The others laughed, like caught thieves.
Spared for the moment, she was sent back to the broom closet where she crawled into bed, pulling the quilt over her head to muffle the vulgar sounds coming through the grate. Her sleep was like death in the dank little room — without breath, without dreams.
KYRIA EFFIE WAS NOT AS impatient as she first seemed. The next morning she told Kivelli that the Anatolian pearl would not be plucked by some fumbling diver right away. It would be saved for a big spender who collected such rarities and was willing to pay the price. Until he turned up, she would earn her keep by washing dishes, emptying chamber pots and cleaning rooms after her other “daughters” were done. Not after every customer, but after every five or so when a mustiness rose off the sheets and filled the room with a fug so thick t
hat it blinded and suffocated with its intensity. Kyria Effie assumed this would help Kivelli become accustomed to the atmosphere, to the parade of men with their flies undone. Though she’d never washed a dish or changed bedclothes in her life, the other job seemed infinitely worse.

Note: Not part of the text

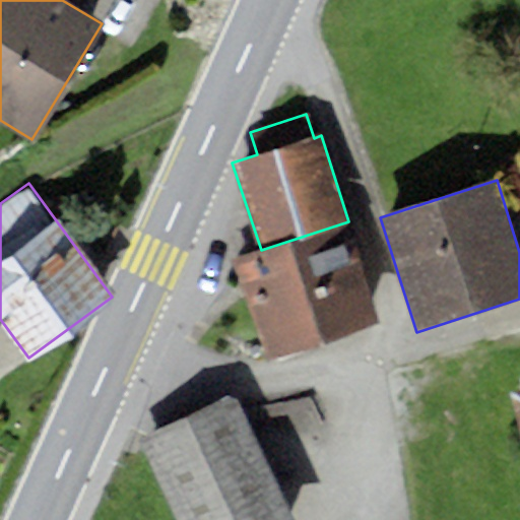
[(351,224),(235,262),(267,363),(384,325),(351,224)]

She did as she was told, spoke to no one and tried to become invisible, hiding in the broom closet or in dark corners of the corridor as the other girls led customers in and out of their rooms. What if someone from home recognized her? Not a young man, some seller of pumpkin seeds she’d flirted with from her window — those boys were all dead. But some lost old man, a friend of Papa’s who’d come to their house for dinner or lunch, carrying boxes of gold-wrapped Swiss chocolates for her and her brother Constantine. When the moans and the creaking of bedsprings subsided, the final goodbyes and complaints exchanged, she would slip behind the opening door. In the empty room she’d hold her breath and feel her way towards the window fumed by stale cries of passion. Flinging open the peeling brown shutters, she’d let out a sigh that turned into a song before she could stop it:
Kiss me on the mouth, I can’t resist,
open up your window and blow a little kiss
Men from all over Drapetsona and adjoining neighbourhoods came to have a look at her, to put in their bids, but Kyria Effie rejected their meagre offers. As days turned to weeks, Kivelli almost persuaded herself that all the big spenders had left town and that nothing would change. But how much longer could she get away with dusting battered headboards, emptying cracked spittoons and shaking out dirty sheets? Hopefully as long as it took for Papa to come in a hired car and rescue her. Her knees were already bruised from scrubbing floors, and the endless dishes she washed cracked her hands until they bled in the cold, dirty water. This was still preferable to the alternative. There wasn’t a man who had come through the cracked red door that she could imagine touching. Not for all the gold in Anatolia. She would jump out a second floor window first, or hang herself from the lemon tree in the backyard.